(Saved entries)
==============================

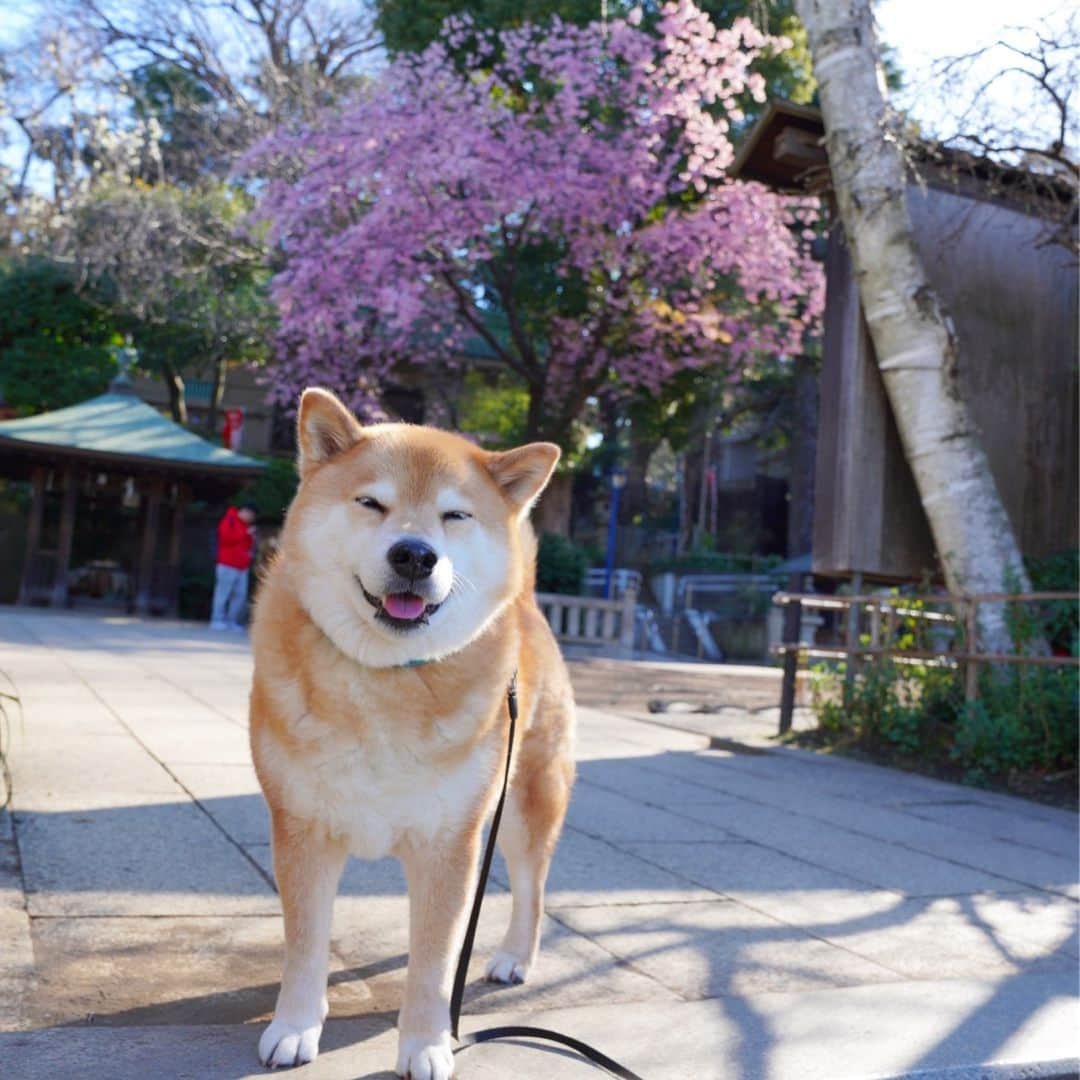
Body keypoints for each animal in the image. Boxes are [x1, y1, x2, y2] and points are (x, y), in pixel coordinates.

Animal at [249, 390, 578, 1080]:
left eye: (454, 515)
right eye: (371, 503)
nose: (414, 554)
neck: (386, 679)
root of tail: (530, 603)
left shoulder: (448, 842)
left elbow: (431, 961)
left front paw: (426, 1044)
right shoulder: (301, 829)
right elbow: (305, 943)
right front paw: (294, 1028)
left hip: (521, 805)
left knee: (531, 887)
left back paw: (515, 956)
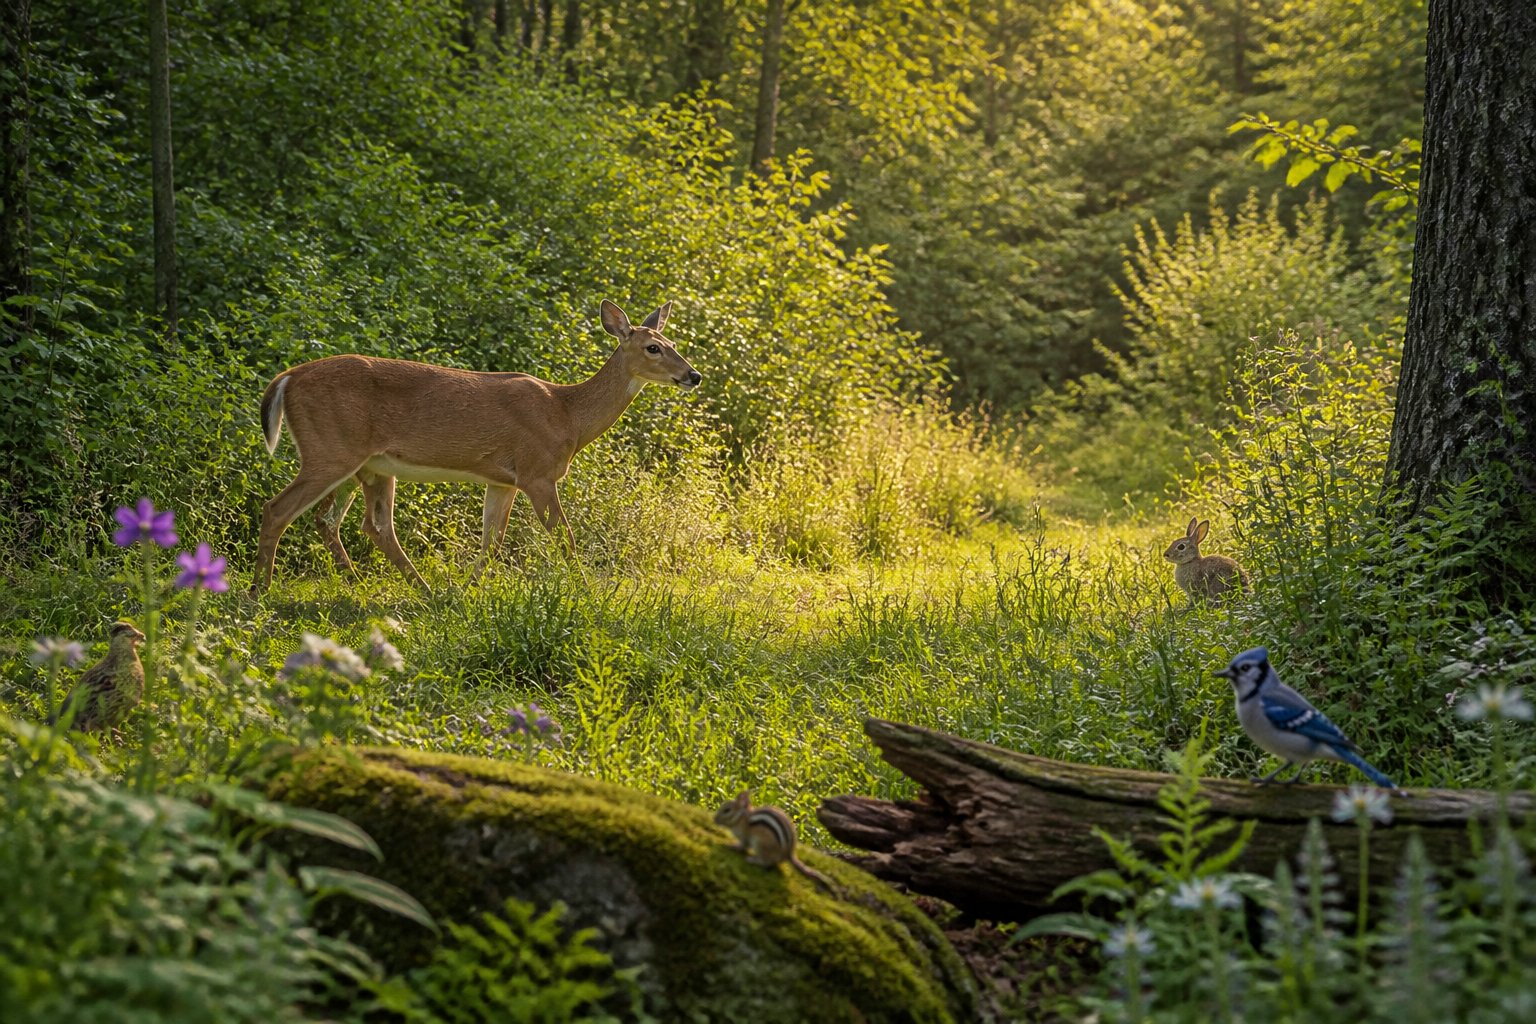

==============================

▸ Exercise goal
Find the lines above that contain the string "right" and answer with how many there are, nothing else.

▸ Response to this exercise
4